Doc explains everything that's going on to Marty... summarized, Marty messed everything up and has to fix it. Future Biff took Marty's sports almanac, stole the DeLorean, gave it to his younger self in the past, and used it to win millions, which led to everyone Marty loves in 1985 suddenly leading terrible existences and/or being dead. Marty's got to go have a showdown with Biff and find out if he still has it so he and Doc can go back AGAIN in time and stop Biff from giving Biff's almanac to Biff.

It makes total sense.

So our hero confronts the villain cowboy-style (both a symbol of his perceived advantage over Biff and foreshadowing to what will happen in BTTF III see this is why this trilogy is great so much foreshadowing and clues hey I'm starting to nerd out here ehehehehehe) . Marty is obviously pretty cocky on arrival, but of course, once he's alone with Biff in his office...

Meep.

Oh, how the tables have turned! Marty's bigger-than-the-entire-frame stance is now substituted for a now tiny, tiny presence. McFly obviously does not know how he's going to get out of this one.

Eventually Biff flips out, having revealed the secret of his riches, and tries to kill Marty the same way he killed Crispi— I mean, George. There's a short chase up to the rooftop where they finally have a short altercation before Marty fakes Biff out and jumps off of his stepdad's casino...


...only to appear a short time later on the DeLorean, once again looming triumphant above Biff. He smashes Biff's face in with the DeLorean door for good measure, and proceeds to zip off with Doc to 1955.

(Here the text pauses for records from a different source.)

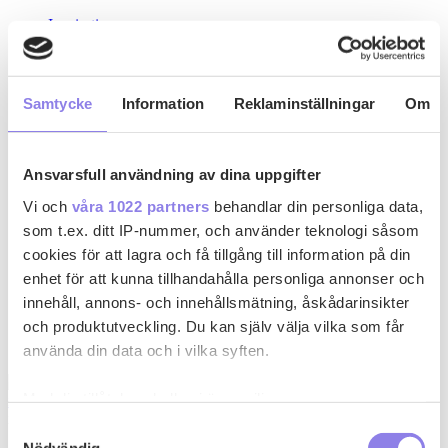
Inspiration
Recept
Drinkar
Kyckling
Pasta
Samtycke
Information
Reklaminställningar
Om
Köttfärsrätter
Recept med ost
Paj
Gryta
Ansvarsfull användning av dina uppgifter
Skaldjur
Grillat
Vi och
våra 1022 partners
behandlar din personliga data,
Fisk
som t.ex. ditt IP-nummer, och använder teknologi såsom
Vin & Sprit
cookies för att lagra och få tillgång till information på din
Rött vin
Vitt vin
enhet för att kunna tillhandahålla personliga annonser och
Mousserande
innehåll, annons- och innehållsmätning, åskådarinsikter
Rosévin
och produktutveckling. Du kan själv välja vilka som får
Smaksatt vin
Sprit
använda din data och i vilka syften.
Med din tillåtelse skulle vi även vilja:
i
insers kokbok
Samla in information om din geografiska plats
Samtyckesval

After that, it's fun and laughs in the 50s, revisiting the dance and snagging the almanac back from Biff. But, honestly, it should have ended right then and there. What's so good about the second movie is that, instead of constructing an entirely new setting/time period for Doc and Marty to travel to, as an audience we get to relive our favorite parts from the first movie and revisit all of the characters. In the third movie, we have all sorts of new characters thrown at us and, while they are descendants of Marty and Biff... honestly, why should we as an audience care about them? There's already a pre-constructed universe that our heroes live in, and if you've already spent the second movie building upon the first, why would you just ditch that and go into a completely alien world with people that the audience doesn't relate to (example: Doc was never described/hinted to being lonely or wanting to fall in love, nor do I think anyone cared to explore that, so what in the world was the purpose of Clara?)? I'm not completely knocking the film, because there are some really good parts (a time-traveling train isn't nearly as cool as a DeLorean, but it still works out fine) but BTTF II, as a sequel, worked a whole lot better.

And after typing ALL of that out and nerding out to the point where now I'm kind of embarrassed to post this, I can say that... this is exactly why I'm so excited about the video game. Hopefully it isn't exactly like the third movie where new worlds are completely created that we can't become familiar with. If the entire plot is expertly wound together where everything can be linked together in a way where a player can actually feel the character's fear/excitement/despair/whatever... it should definitely be successful. And I'll be so super stoked.